Pesquisadora recupera identidade sonora de peças litúrgicas, escritas para a Quaresma em igreja de Ouro Preto

Minas ressuscita as ladainhas coloniais

JOÃO BATISTA NATALI
DA REPORTAGEM LOCAL

A Igreja Nossa Senhora do Pilar, em Ouro Preto (MG), presenciou pela primeira vez, durante a Quaresma deste ano, a execução em versão original de partituras de peças litúrgicas brasileiras do século 18 e início do século 19.
As músicas já faziam parte do repertório daquela igreja, mas foram nas últimas décadas interpretadas a partir de cópias simplificadas ou com instrumentação que substituía instrumentos de cordas por instrumentos de sopro, mais comuns às bandas de música.
Foi também possível identificar a autoria de peças até então consideradas de autor desconhecido. Elas são, entre outros, de Jerônimo de Souza Lobo e João de Deus de Castro Lobo, de Ouro Preto, José Maria Xavier, de São João del Rei, Manoel Dias de Oliveira de Tiradentes, ou Francisco Manoel da Silva, do Rio de Janeiro.
Esse processo de volta às origens de um antigo acervo musical teve dois responsáveis principais. O primeiro foi o Museu da Inconfidência, depositário, em Ouro Preto, de sete coleções de partituras compostas ou copiadas há até mais de dois séculos.
O trabalho consistiu em cotejar as cópias utilizadas na Nossa Senhora do Pilar -eram todas datadas dos anos 30 aos anos 60 do século 20- com os originais que estavam guardados em arquivo e fazer uma transcrição, a partir da qual se restaurou a sonoridade original de cada peça.
A tarefa coube à musicóloga Mary Ângela Biason, 39, do museu, que entre outras atribuições vem catalogando o arquivo do período colonial reunido pelo alemão naturalizado uruguaio Francisco Curt Lange (1903-1997).
O segundo responsável foi o patrocinador das execuções, a transnacional do alumínio Alcan, que, com base na legislação mineira de incentivo à cultura, custeou um grupo de dez instrumentistas de cordas de Belo Horizonte (violinos, violas, violoncelos e um contrabaixo), que se juntou aos sopros, a duas outras cordas e a um organista de Ouro Preto para os sete concertos da Quaresma.
Os músicos foram recrutados no Uni-BH (Centro Universitário de Belo Horizonte).
O último dos sete concertos ocorreu na sexta-feira passada.

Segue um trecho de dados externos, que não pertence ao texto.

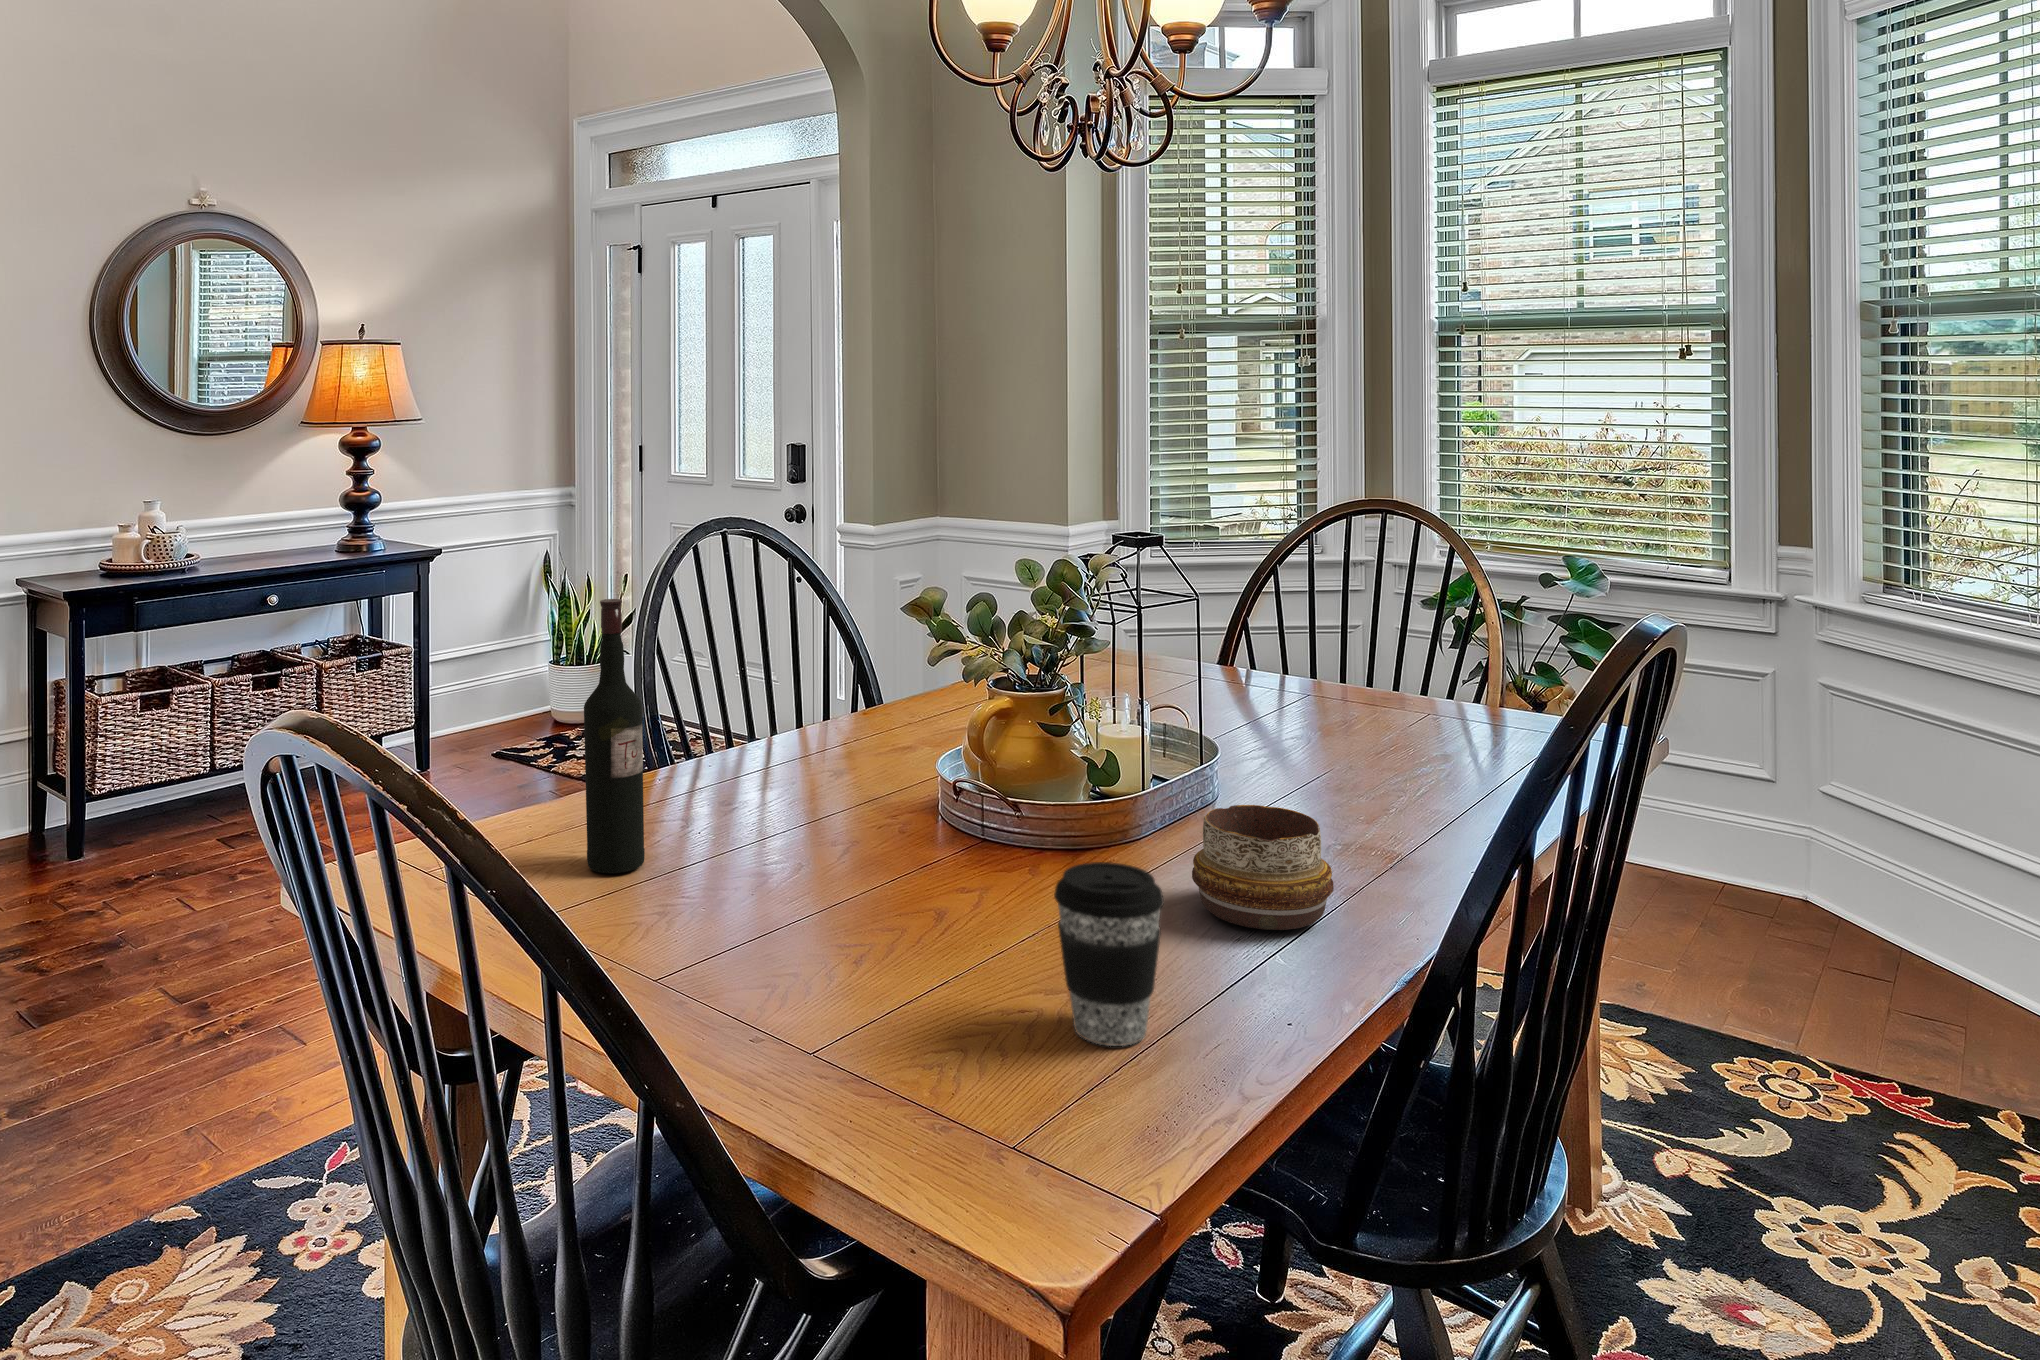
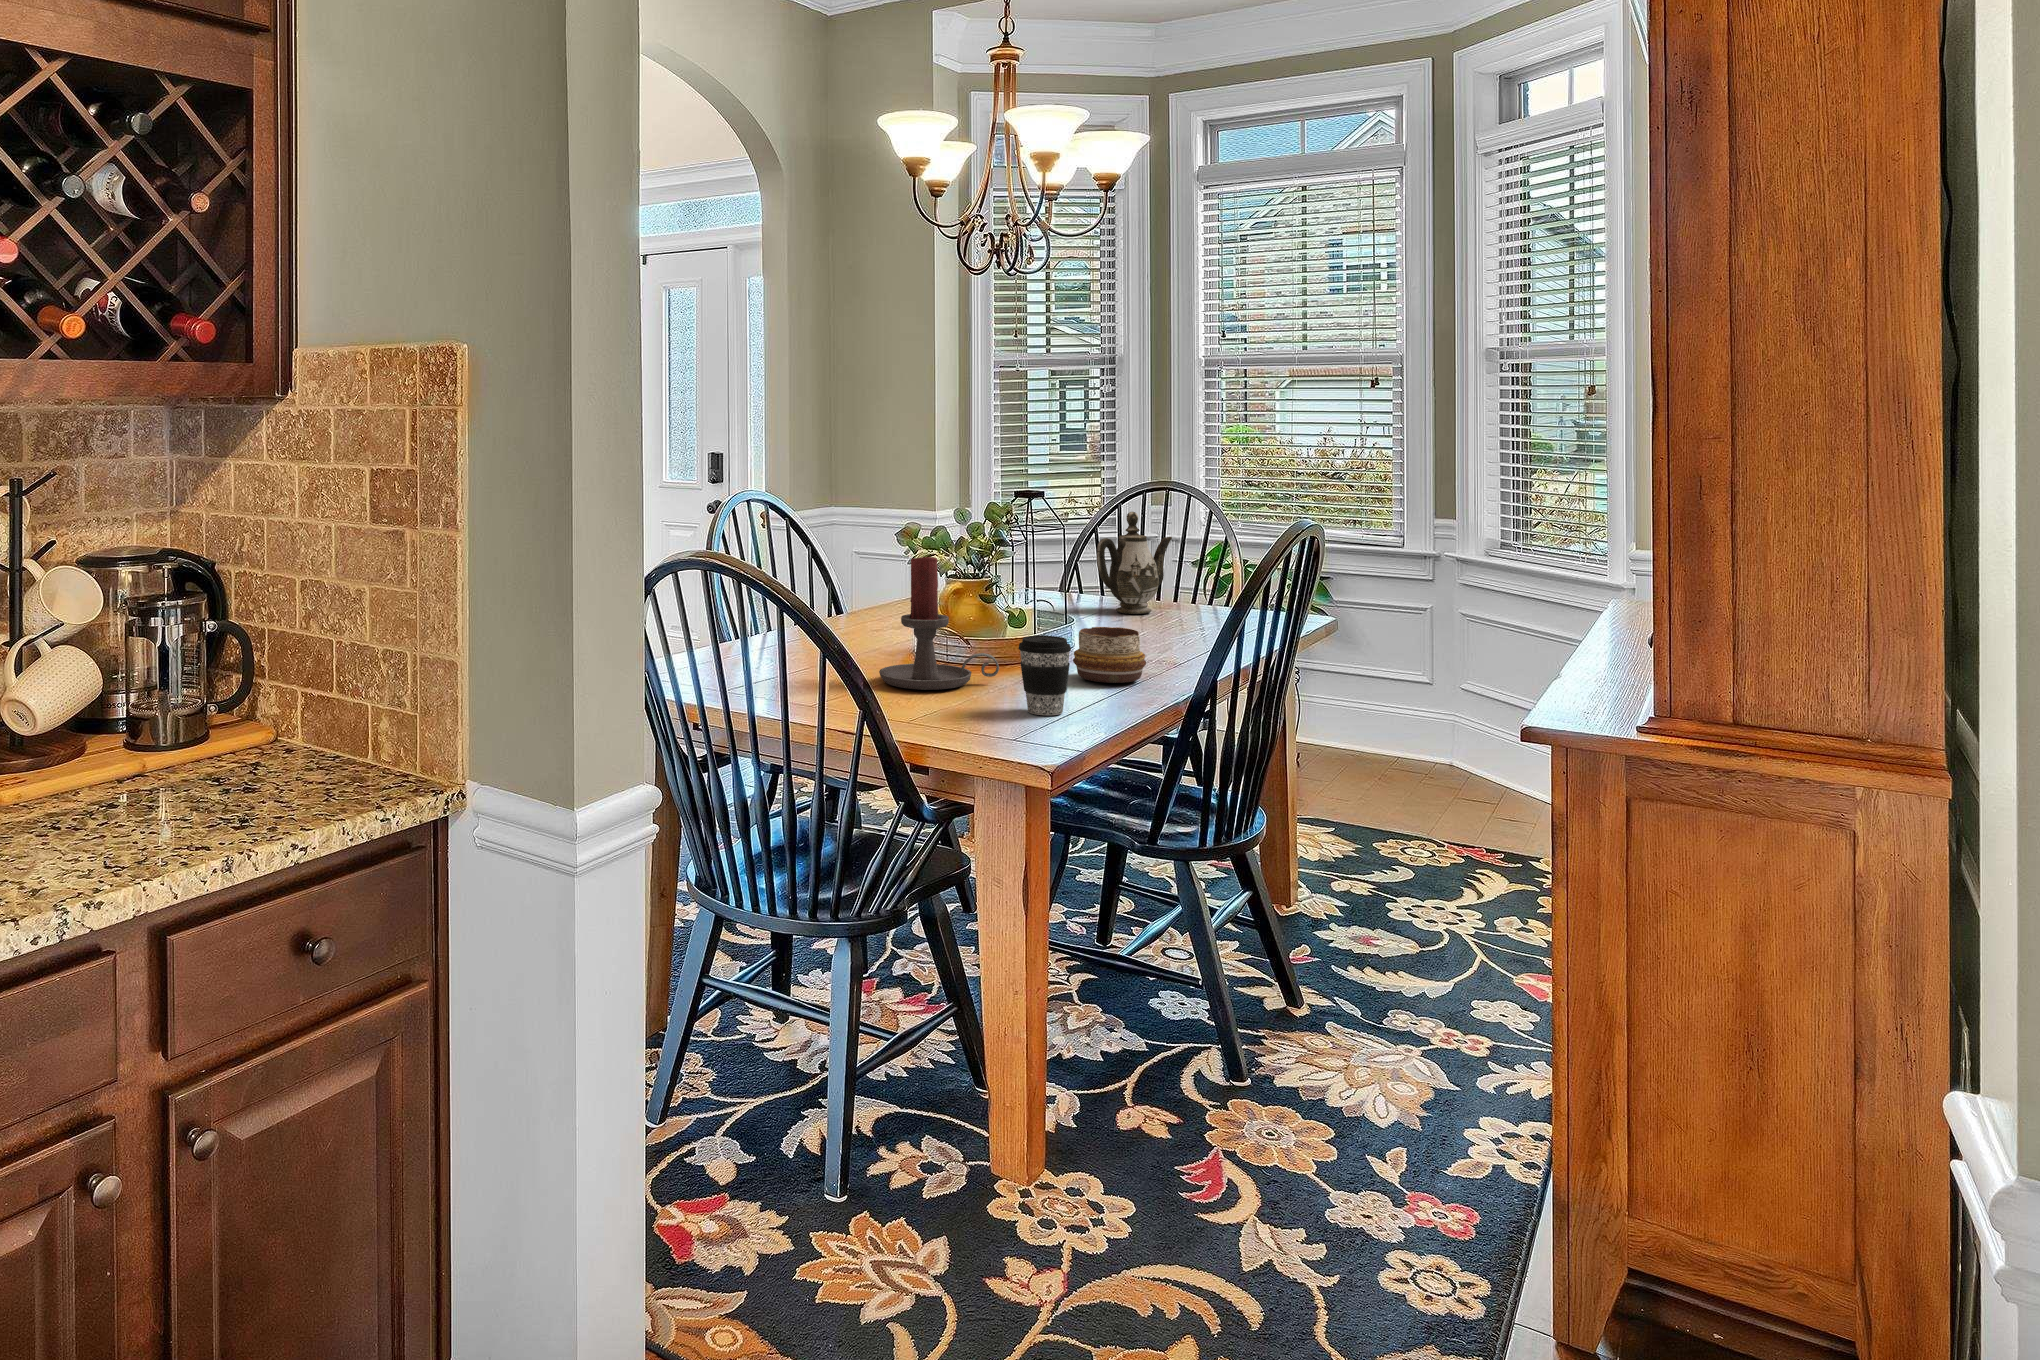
teapot: none [1265,557,1390,725] -> present [1096,512,1172,614]
wine bottle: present [584,599,645,873] -> none [738,524,771,674]
candle holder: none [819,671,1045,939] -> present [879,557,999,690]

Na terminologia litúrgica essa série se chama "setenário". A partir do ano que vem é possível que estejam também transcritas as músicas para o "Ofício das Trevas" (como era chamada a missa de Quarta-Feira Santa) e para o Sábado Santo (Aleluia).
O setenário de Nossa Senhora do Pilar é integrado por gêneros de nomes bastante sonoros, com um cheirinho bonito de anacronismo. São antífonas e ladainhas.
Antífonas são poemas cantados para determinada função litúrgica, no caso para louvar Nossa Senhora. As ladainhas são orações com invocações curtas e respostas repetidas, que vão sucessivamente -também no caso- qualificando os atributos da mesma Virgem Maria. São obras em latim, anteriores à modernização da liturgia católica.